Ohh as for the little opening in her shirt, damn I forgot! It was way more open so I used liquify tool then got distracted and forgot to fill it up! DOH! I'll fix that
The flash looks a little harsh on some of these. #2 her skin looks a little pale. Of these i would say #4 is my favorite
Very harsh shadows caused by your flash. Drop the power and let in more ambient.
Thanks. I do believe the flash was a bit bright but I dont' believe the shadows were too harsh. But yes I agree, flash was bright. Used a beauty dish at like 1/64th power with X 1600 on location w/ battery pack.
The first shot and the last shot are my favorites...she's got good legs, and nice shoes, and her entire personage is shown in both photos. I see what kundalini is talking about with the very disparate flash to ambient light ratio, but in the case of her and these two environmental shots, I don't find the balance to be overly objectionable...which is one of the things about really attractive people--photos they are in can often overcome some technical or artistic weaknesses. In the case of this young woman, this type of "hot, flash-illuminated location photo" look is sort of current and "in"...especially among the younger, Strobist and Facebook crowds....so...I don't think it looks too bad.
just pull the light back some.. few feet should do it.. i would open up a bit more to let in more light in the background too.. or shoot a little earlier in the day so you get a more interesting / exposed background..
other than that.. i love the photos u did great job and have a good understanding of how to use your gear.. hi5 =)
what brand lighting were you using?
Shadows are our friends in portraiture. They create depth, dimension, interest and intrigue. However, there should be a fading and graduation to the shadow as opposed to a defined line. This can be ignored when trying to create drama or tension such as in the film noir vein. I do not believe this is what you are after, particularly since the images are in color.
Let's look at a couple of your examples......
#1) The nose, the neck, the chest, the bend of the right knee, between her legs, left shoe, the left leg, arm and hand. All are causing distinct black shadows with crisp edges.
#4) The nose shadow here is quite noticable. It also indicates your flash is positioned too low and too far camera right. You have hot spots on both upper and lower lips. You can also see the areas of her face have all gone to 255, or pretty darn close (eyebrow, bridge of nose, left cheek, chin). Instead of positioning the flash straight onto the subject, try feathering, where only a minimal is required to light....... but I've never used a beauty dish and this may not be applicable, but is easily accomplished with a soft box or umbrella. A more feminine pose would have had her tilting her head to the high shoulder.
Try to avoid having a female hand square to the camera as in #6. It is a masculine position.
This will make the light source smaller, which in turn would only exacerbate the issue IMO by causing even harsher shadows. Having the light source just out of frame would be my suggestion to soften it.
Darrel, you made me and the wife crack up with this comment!

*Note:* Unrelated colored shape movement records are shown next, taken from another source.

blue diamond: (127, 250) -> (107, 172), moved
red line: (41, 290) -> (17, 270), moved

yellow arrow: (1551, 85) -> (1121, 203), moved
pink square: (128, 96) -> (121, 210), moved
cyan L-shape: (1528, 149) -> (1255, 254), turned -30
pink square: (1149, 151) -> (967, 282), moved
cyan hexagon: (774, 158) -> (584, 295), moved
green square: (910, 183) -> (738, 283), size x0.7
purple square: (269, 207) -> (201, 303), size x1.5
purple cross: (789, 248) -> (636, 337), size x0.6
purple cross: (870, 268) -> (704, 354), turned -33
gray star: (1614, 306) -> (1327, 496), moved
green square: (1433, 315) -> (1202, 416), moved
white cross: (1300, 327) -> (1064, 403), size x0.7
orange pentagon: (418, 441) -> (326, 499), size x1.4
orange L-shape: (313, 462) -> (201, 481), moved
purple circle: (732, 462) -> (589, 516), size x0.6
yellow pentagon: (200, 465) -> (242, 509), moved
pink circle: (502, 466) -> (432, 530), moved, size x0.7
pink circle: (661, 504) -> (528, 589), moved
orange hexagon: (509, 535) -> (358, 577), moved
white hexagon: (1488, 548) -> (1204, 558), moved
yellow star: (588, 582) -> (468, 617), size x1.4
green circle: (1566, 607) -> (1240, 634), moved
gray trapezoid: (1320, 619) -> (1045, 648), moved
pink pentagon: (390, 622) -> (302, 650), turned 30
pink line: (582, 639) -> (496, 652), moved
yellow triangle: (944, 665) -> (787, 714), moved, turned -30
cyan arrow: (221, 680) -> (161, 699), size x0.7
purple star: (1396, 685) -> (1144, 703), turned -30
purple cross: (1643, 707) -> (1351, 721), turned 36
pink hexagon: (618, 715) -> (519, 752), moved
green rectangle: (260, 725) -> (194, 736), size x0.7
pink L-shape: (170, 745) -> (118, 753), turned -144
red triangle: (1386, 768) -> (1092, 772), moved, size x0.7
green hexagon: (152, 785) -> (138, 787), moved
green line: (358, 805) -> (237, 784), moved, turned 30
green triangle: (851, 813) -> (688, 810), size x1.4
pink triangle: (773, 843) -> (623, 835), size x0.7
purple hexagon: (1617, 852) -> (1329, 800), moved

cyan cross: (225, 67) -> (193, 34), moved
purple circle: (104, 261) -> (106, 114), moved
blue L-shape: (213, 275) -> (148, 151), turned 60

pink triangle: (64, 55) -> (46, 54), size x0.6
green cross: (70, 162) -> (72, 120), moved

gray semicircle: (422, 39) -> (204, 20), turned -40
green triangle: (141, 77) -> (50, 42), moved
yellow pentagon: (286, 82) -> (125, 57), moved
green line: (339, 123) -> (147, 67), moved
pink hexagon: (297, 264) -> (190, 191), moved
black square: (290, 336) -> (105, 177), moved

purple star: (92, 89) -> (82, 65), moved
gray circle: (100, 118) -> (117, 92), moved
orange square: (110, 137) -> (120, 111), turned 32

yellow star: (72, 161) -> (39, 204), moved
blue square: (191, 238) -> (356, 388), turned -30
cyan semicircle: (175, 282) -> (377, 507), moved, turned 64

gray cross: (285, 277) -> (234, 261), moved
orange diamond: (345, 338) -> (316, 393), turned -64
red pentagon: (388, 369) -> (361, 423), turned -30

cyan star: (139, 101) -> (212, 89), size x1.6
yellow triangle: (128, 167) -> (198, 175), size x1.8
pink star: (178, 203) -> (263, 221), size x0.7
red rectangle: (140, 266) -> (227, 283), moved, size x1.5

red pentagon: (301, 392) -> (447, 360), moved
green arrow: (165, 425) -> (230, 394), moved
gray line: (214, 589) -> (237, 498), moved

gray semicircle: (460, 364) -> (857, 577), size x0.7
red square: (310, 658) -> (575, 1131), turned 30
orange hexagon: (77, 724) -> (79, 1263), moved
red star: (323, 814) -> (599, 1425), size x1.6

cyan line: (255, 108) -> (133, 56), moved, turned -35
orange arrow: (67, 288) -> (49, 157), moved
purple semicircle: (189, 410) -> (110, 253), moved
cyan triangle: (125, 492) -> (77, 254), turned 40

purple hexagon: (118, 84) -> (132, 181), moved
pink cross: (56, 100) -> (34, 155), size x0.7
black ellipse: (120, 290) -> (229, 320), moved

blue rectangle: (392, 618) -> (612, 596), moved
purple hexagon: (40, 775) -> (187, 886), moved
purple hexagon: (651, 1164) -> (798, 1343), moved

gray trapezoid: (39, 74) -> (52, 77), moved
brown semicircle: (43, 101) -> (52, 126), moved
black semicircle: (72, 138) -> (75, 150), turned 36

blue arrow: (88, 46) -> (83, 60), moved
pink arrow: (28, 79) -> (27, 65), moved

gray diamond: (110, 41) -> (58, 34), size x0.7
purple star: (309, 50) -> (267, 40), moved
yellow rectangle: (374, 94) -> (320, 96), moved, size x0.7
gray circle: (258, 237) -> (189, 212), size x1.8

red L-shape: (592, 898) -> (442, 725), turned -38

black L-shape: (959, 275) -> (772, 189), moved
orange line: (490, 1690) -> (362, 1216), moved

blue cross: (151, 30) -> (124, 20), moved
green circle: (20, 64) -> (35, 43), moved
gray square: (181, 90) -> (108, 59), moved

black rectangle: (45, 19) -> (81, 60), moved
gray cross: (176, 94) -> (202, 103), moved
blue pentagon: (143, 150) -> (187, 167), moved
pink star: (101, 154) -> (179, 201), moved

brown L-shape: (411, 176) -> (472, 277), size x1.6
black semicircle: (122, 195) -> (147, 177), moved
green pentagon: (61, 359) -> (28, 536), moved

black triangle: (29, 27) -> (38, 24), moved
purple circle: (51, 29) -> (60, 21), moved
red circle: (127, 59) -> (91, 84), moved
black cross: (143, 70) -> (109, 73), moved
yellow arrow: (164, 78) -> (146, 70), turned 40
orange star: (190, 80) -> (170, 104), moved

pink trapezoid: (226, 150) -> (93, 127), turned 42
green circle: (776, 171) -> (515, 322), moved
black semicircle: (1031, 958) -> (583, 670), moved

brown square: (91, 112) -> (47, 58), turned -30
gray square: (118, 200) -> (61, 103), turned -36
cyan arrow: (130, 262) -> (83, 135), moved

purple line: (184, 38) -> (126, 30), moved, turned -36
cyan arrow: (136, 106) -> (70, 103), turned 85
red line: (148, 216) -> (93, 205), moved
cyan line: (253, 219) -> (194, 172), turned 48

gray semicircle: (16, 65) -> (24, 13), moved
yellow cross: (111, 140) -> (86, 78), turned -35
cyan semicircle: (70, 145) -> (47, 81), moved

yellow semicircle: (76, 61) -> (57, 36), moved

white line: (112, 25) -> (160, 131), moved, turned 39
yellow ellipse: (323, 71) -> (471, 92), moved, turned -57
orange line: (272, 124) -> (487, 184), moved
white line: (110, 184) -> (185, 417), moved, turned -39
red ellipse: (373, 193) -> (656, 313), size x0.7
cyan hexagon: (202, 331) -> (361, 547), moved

Thanks! Yes this was the first time using the strobes outdoor for me. I usually use the 580EX but this is WAY better! I am using the White Lightning X1600. Same by paul C Buff but better built, just a bit more upgraded model from it.
Thanks for your comments. Yeah although those little details don't bother me here. Had it been a studio then I'd look more into it because there's just so much more controlled lights. Over all, I think I am happy with the pix, although like people mentioned, It would have been better to have the lights dimmed more. Hopefully the swimsuit shoot I have coming up this Saturday's going to go very well. :thumbup:
The devil is in the details. This should be addressed whether you're indoors or outside. The sole purpose for external lighting is to gain control, to see your vision, to sculpt the light. My bad for the misunderstanding. I thought you wanted to get feedback on what to do for the next session. At this point, I suspect the upcoming swimsuit session to have similar results. Those probably won't bother you either. GL.